The worst aspect of this is when nominated former National Assembly members appear for screening, as occurred in the case of Godwin Akpabio. The lawmakers would just ask them to “take a bow” and go! And the “screening” is over! They were once asked why they did this, and their answer was that anybody who had served as a federal lawmaker was qualified to be a minister! Did you hear that? Just how unserious could a country be? I felt very very sick watching the Senate President, Ahmed Lawan, struggling to present a convoluted, drab and infantile argument to show that since Amaechi had a “legislative background” as former Assembly Speaker in Rivers State, that he also was qualified for the “take a bow and go.” charade!
This same shameful spectacle also repeats itself each time ambassadorial nominees are screened. And the lawmakers would merely ask somebody nominated as ambassador to a country in the Middle East, for instance, to just recite the National Anthem, without bothering to find out the extent of his knowledge about Middle East history, that particular country’s politics and even the reasons behind the enduring crisis in the entire region. That is why our diplomats commit very costly blunders in the countries they are posted to ever so often. They know little or nothing about the terrain they have been asked to represent us in. Were ours a serious country, the nations to which the president intended to post them would have been indicated and that would inform the kind of questions they would be asked during the screening exercise. Serious lawmakers would seek to thoroughly drill them to determine the adequacy of their knowledge about the history and politics of the countries they were being sent to and how they intended to advance Nigeria’s interest while serving there.

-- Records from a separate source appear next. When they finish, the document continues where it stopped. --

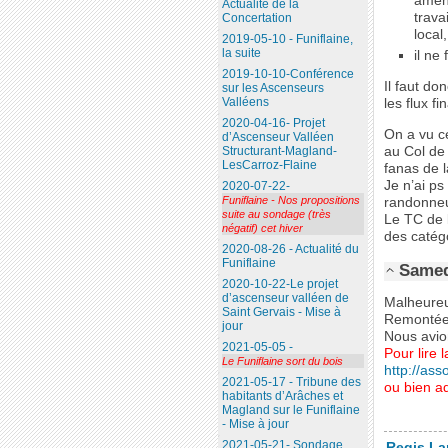
amène
Actualité de la
trava
Concertation
local
2019-05-10 - Funiflaine,
la suite
il ne
2019-10-10-Conférence
Il faut do
sur les Ascenseurs
Valléens
les flux f
2020-04-16- Projet
On a vu c
d’Ascenseur Valléen
au Col de
Structurant-Magland-
LesCarroz-Flaine
fanas de l
Je n’ai ps
2020-07-22-
Funiflaine - Nos propositions
randonneu
suite au sondage (très
Le TC de 
négatif) cet hiver
des catég
2020-08-26 - Actualité du
Funiflaine
Samed
2020-10-22-Le projet
d’ascenseur valléen de
Malheureu
Saint Gervais - Mise à
Remontées
jour
Nous avion
2021-05-05 -
Pour lire l
Le Funiflaine sort du bois
http://asso
2021-05-17 - Tribune des
ou bien ad
habitants d’Arâches et
Magland sur le Funiflaine
- Mise à jour
2021-05-21- Sondage
Regis La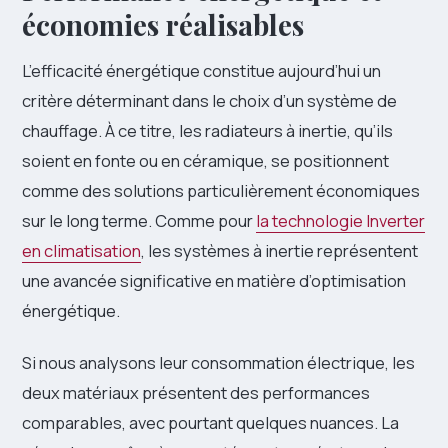
économies réalisables
L’efficacité énergétique constitue aujourd’hui un
critère déterminant dans le choix d’un système de
chauffage. À ce titre, les radiateurs à inertie, qu’ils
soient en fonte ou en céramique, se positionnent
comme des solutions particulièrement économiques
sur le long terme. Comme pour
la technologie Inverter
en climatisation
, les systèmes à inertie représentent
une avancée significative en matière d’optimisation
énergétique.
Si nous analysons leur consommation électrique, les
deux matériaux présentent des performances
comparables, avec pourtant quelques nuances. La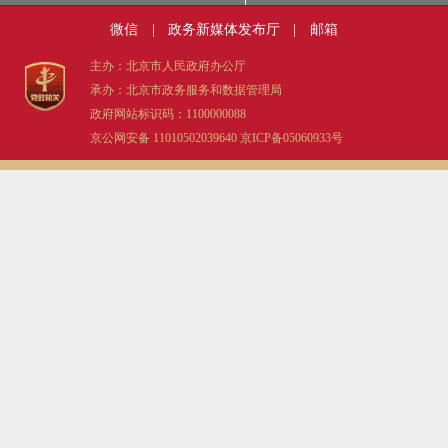
微信
|
政务新媒体发布厅
|
邮箱
主办：北京市人民政府办公厅
承办：北京市政务服务和数据管理局
政府网站标识码：1100000088
京公网安备 11010502039640
京ICP备05060933号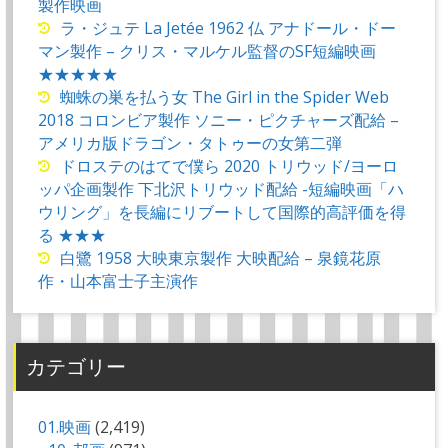
製作映画
ラ・ジュテ La Jetée 1962 仏 アナドール・ドー
マン製作 – クリス・マルケル監督のSF短編映画
★★★★★
蜘蛛の巣を払う女 The Girl in the Spider Web
2018 コロンビア製作 ソニー・ピクチャーズ配給 –
アメリカ版ドラゴン・タトゥーの女第二弾
ドロステのはてで僕ら 2020 トリウッド/ヨーロ
ッパ企画製作 下北沢トリウッド配給 -短編映画「ハ
ウリング」を長編にリブートして国際的高評価を得
る ★★★
白鷺 1958 大映東京製作 大映配給 – 泉鏡花原
作・山本富士子主演作
カテゴリー
01.映画
(2,419)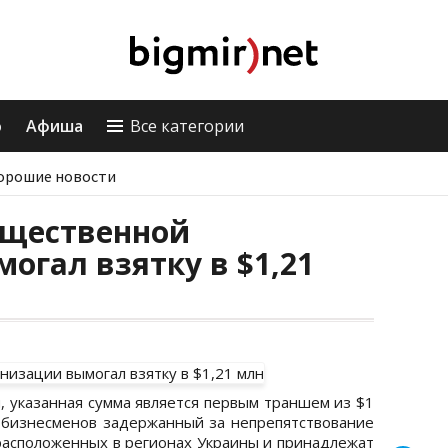
о
Афиша
Все категории
орошие новости
бщественной
огал взятку в $1,21
, указанная сумма является первым траншем из $1
т бизнесменов задержанный за непрепятствование
асположенных в регионах Украины и принадлежат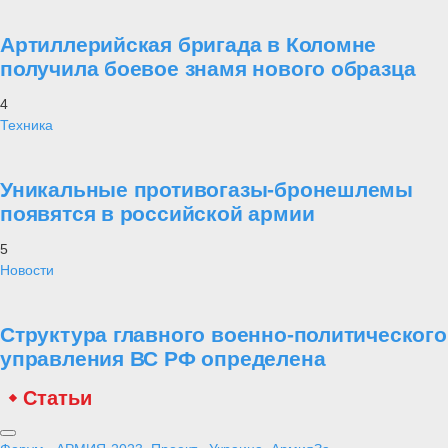
Артиллерийская бригада в Коломне
получила боевое знамя нового образца
4
Техника
Уникальные противогазы-бронешлемы
появятся в российской армии
5
Новости
Структура главного военно-политического
управления ВС РФ определена
Статьи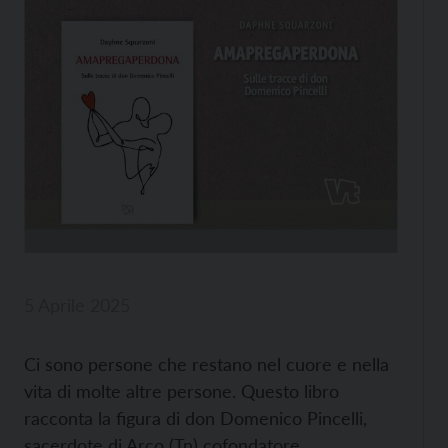
5 Aprile 2025
Ci sono persone che restano nel cuore e nella
vita di molte altre persone. Questo libro
racconta la figura di don Domenico Pincelli,
sacerdote di Arco (Tn) cofondatore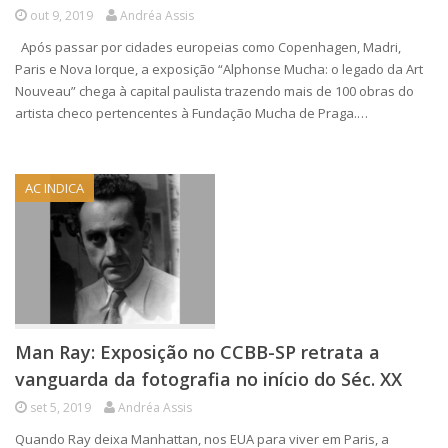
out 9, 2019
Andréa Assis
Após passar por cidades europeias como Copenhagen, Madri,
Paris e Nova Iorque, a exposição “Alphonse Mucha: o legado da Art
Nouveau” chega à capital paulista trazendo mais de 100 obras do
artista checo pertencentes à Fundação Mucha de Praga.…
AC INDICA
Man Ray: Exposição no CCBB-SP retrata a
vanguarda da fotografia no início do Séc. XX
set 5, 2019
Andréa Assis
Quando Ray deixa Manhattan, nos EUA para viver em Paris, a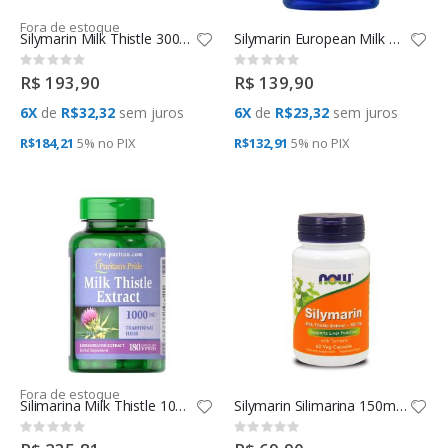
Fora de estoque
Silymarin Milk Thistle 300mg (200 Vcaps) - Now Foods
Silymarin European Milk Thistle (120 VCAPS) Life Extension
Rating:
Rating:
0%
0%
R$ 193,90
R$ 139,90
6X
de
R$32,32
sem juros
6X
de
R$23,32
sem juros
R$184,21
5% no
PIX
R$132,91
5% no
PIX
Fora de estoque
Silimarina Milk Thistle 1000 Mg (180 Caps) Puritans Pride
Silymarin Silimarina 150mg 60Vcaps Now Foods
Rating:
Rating:
0%
0%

In Nigeria, a president can just wake up one morning and redeploy any of his ministers. No decent country does that. If you are being moved, for instance, from the education ministry to the ministry of transport, you are supposed to return to the National Assembly to be screened afresh to determine your ability to function in the new office you are being asked to go and man even though you may have performed very well in the other office you had occupied. That is how serious countries are run. Care is taken to ensure that every appointment or policy would add great value to the country. Now, with the little we just examined here now, are you still surprised why Nigeria would still remain the same, or even deteriorate further, after eight years of Buhari’s presidency?